Circadian regulation of a-type potassium currents in the suprachiasmatic nucleus

Abstract

In mammals, the precise circadian timing of many biological processes depends on the generation of oscillations in neural activity of pacemaker cells in the suprachiasmatic nucleus (SCN) of the hypothalamus. Understanding the ionic mechanisms underlying these rhythms is an important goal of research in chronobiology. Previous work has shown that SCN neurons express A-type potassium currents (IAs), but little is known about the properties of this current in the SCN. We sought to characterize some of these properties, including the identities of IA channel subunits found in the SCN and the circadian regulation of IA itself. In this study, we were able to detect significant hybridization for Shal-related family members 1 and 2 (Kv4.1 and 4.2) within the SCN. In addition, we used Western blot to show that the Kv4.1 and 4.2 proteins are expressed in SCN tissue. We further show that the magnitude of the IA current exhibits a diurnal rhythm that peaks during the day in the dorsal region of the mouse SCN. This rhythm seems to be driven by a subset of SCN neurons with a larger peak current and a longer decay constant. Importantly, this rhythm in neurons in the dorsal SCN continues in constant darkness, providing an important demonstration of the circadian regulation of an intrinsic voltage-gated current in mammalian cells. We conclude that the anatomical expression, biophysical properties, and pharmacological profiles measured are all consistent with the SCN IA current being generated by Kv4 channels. Additionally, these data suggest a role for IA in the regulation of spontaneous action potential firing during the transitions between day/night and in the integration of synaptic inputs to SCN neurons throughout the daily cycle.

Fig. 1.

In situ hybridization shows expression of the mRNA for Kv4.1 (kcnd1) and Kv4.2 (kcnd2) in the mouse suprachiasmatic nucleus (SCN). A: autoradiogram images (×100) of hybridization with antisense probes. Scale bar, 1 mm. B: autoradiogram images (×400) from hybridization with antisense probes. C: autoradiogram images (×400) from hybridization with sense probes. Scale bar, 200 μm.

Fig. 2.

Kv4 channel proteins are expressed in the mouse SCN. Western blots were used to measure levels of Kv4.1 and Kv4.2. A: examples of the blots and (B) histograms of chemiluminescent signal normalized to tubulin.
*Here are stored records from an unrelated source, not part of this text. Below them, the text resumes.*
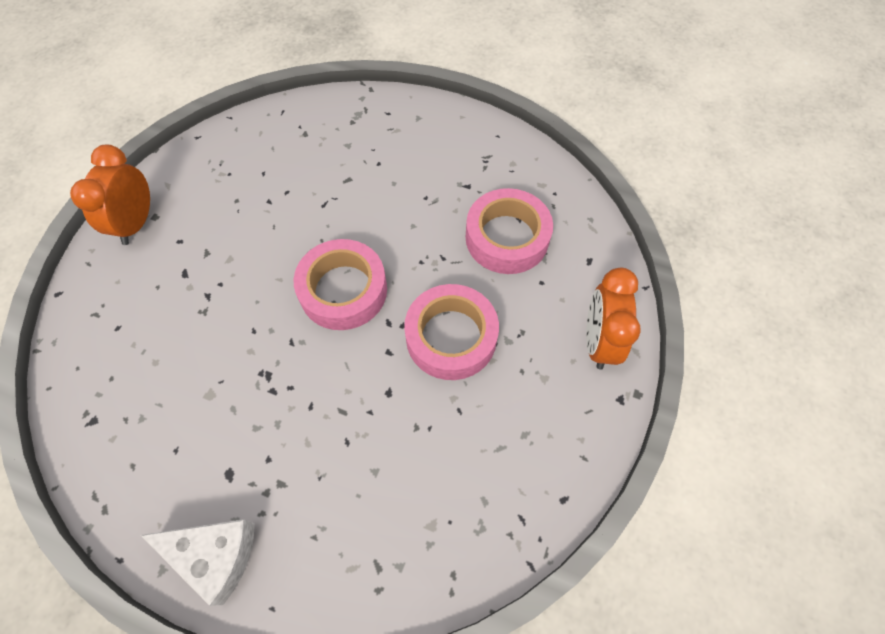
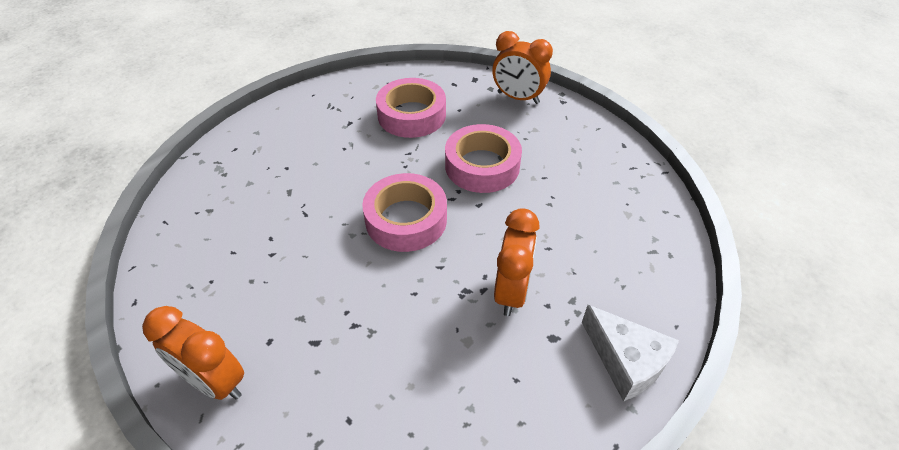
camera: 70 degrees left, 15 degrees down
white cheese [141,519,255,606] -> white cheese turned 105 degrees clockwise [582,305,679,402]
none -> orange clock [494,208,539,316]

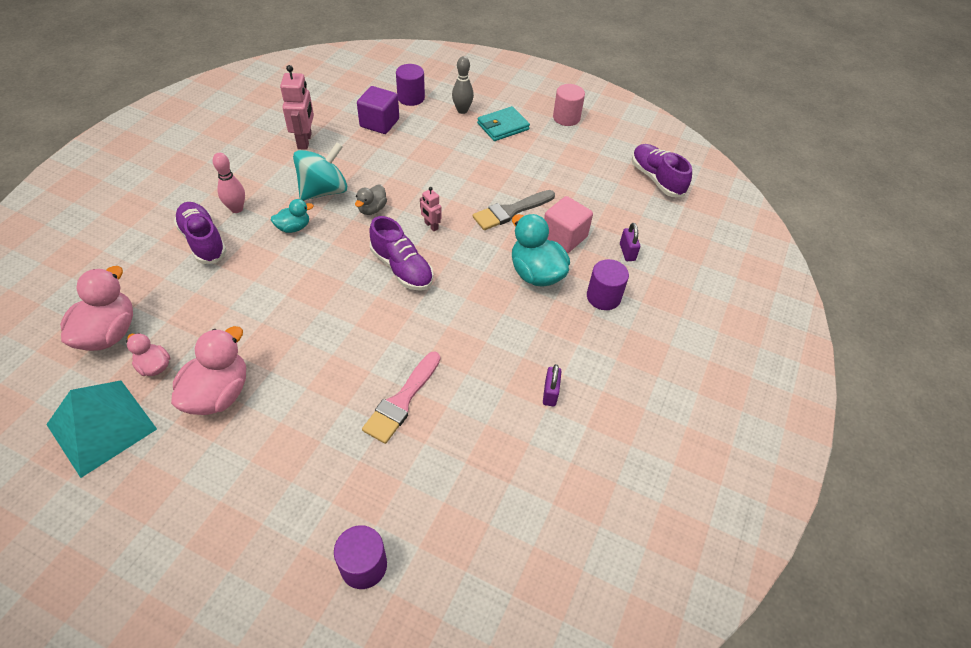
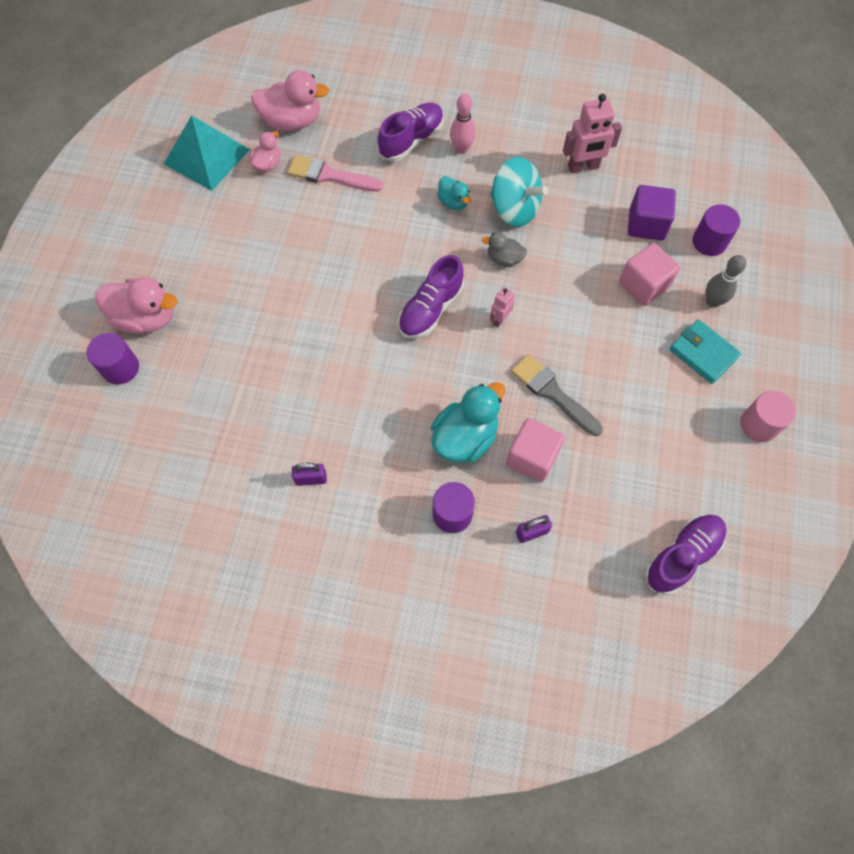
camera: 80 degrees right, 15 degrees up
pink duck [171,326,246,415] -> pink duck moved to [95,277,178,333]
pink brush [362,352,440,444] -> pink brush moved to [287,155,383,192]
none -> pink cube [619,243,680,306]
SCN tissue was collected from mice during the day [Zeitgeber time (ZT) 6] and during the night (ZT 14). We did not see any significant difference in expression between these 2 time points. In this and other figures, values are shown as means ± SE.

Fig. 3.

Isolation of A-type potassium currents (IA) currents in SCN neurons. A: current traces elicited by progressively depolarizing voltage pulses (−80 to +50 mV) after a −90-mV prepulse (100 ms) to remove inactivation of IA and obtain maximal IA currents. B: prepulses of −50 mV were used to inactivate IA, and current responses were recorded with the otherwise identical protocol as in A. C: isolated IA current obtained by subtracting traces lacking IA (B) from current responses with maximal IA (A). D: inactivation curve (•) was constructed from current responses to a depolarizing pulse (+50 mV) after prepulses to different holding potentials. Inactivation and activation (○) curves show some overlap between −60 and −40 mV. The data points are plotted every 10 mV even though 5-mV steps were performed. One extra data point is plotted at −45mV showing a visible conductance in both inactivation and activation curves.

Fig. 4.

Pharmacological characterization of IA currents in SCN neurons. A: IA currents in dorsal SCN neurons recorded during the day using the isolation protocol described above. Examples are shown to indicated that IA was sensitive to bath application of 4-AP (>1 mM). B: effects of 4-AP on IA currents measured at 50 mV were concentration dependent, with 50% blockade occurring at 2 mM. C: bath application of tetraethylammonium (TEA; 0.1–10 mM) was without effect on the magnitude of the IA current.

Fig. 5.

The magnitude of the IA in dorsal SCN neurons exhibited a circadian rhythm. A: IA currents recorded in the dorsal SCN during the day (○) were significantly greater than during the night (•). B: this diurnal difference continued when mice were held in constant darkness when running activity was used to assess subjective day () and night (•). Activity onset is defined as CT 12. C: IA currents recorded in the vSCN during the day were not significantly different from during the night. Each current-voltage relationship consists of data collected from 10 to 17 neurons. Markers and error bars represent means ± SE.

Fig. 6.

Examples of largest magnitude IA current recorded in dorsal SCN in the day (A) and night (B). The activation curve did not change from day to night (C). Analysis of peak amplitude (D) indicates that a subset of cells with large amplitude IA currents are responsible for the peak during the day. During the night, dorsal SCN neurons exhibited IA currents that peaked between 100 and 400 pA. During the day, dorsal SCN neurons showed a bimodal amplitude distribution of maximal IA currents, with 1 peak found between 300 and 400 pA and another peak between 600 and 800 pA.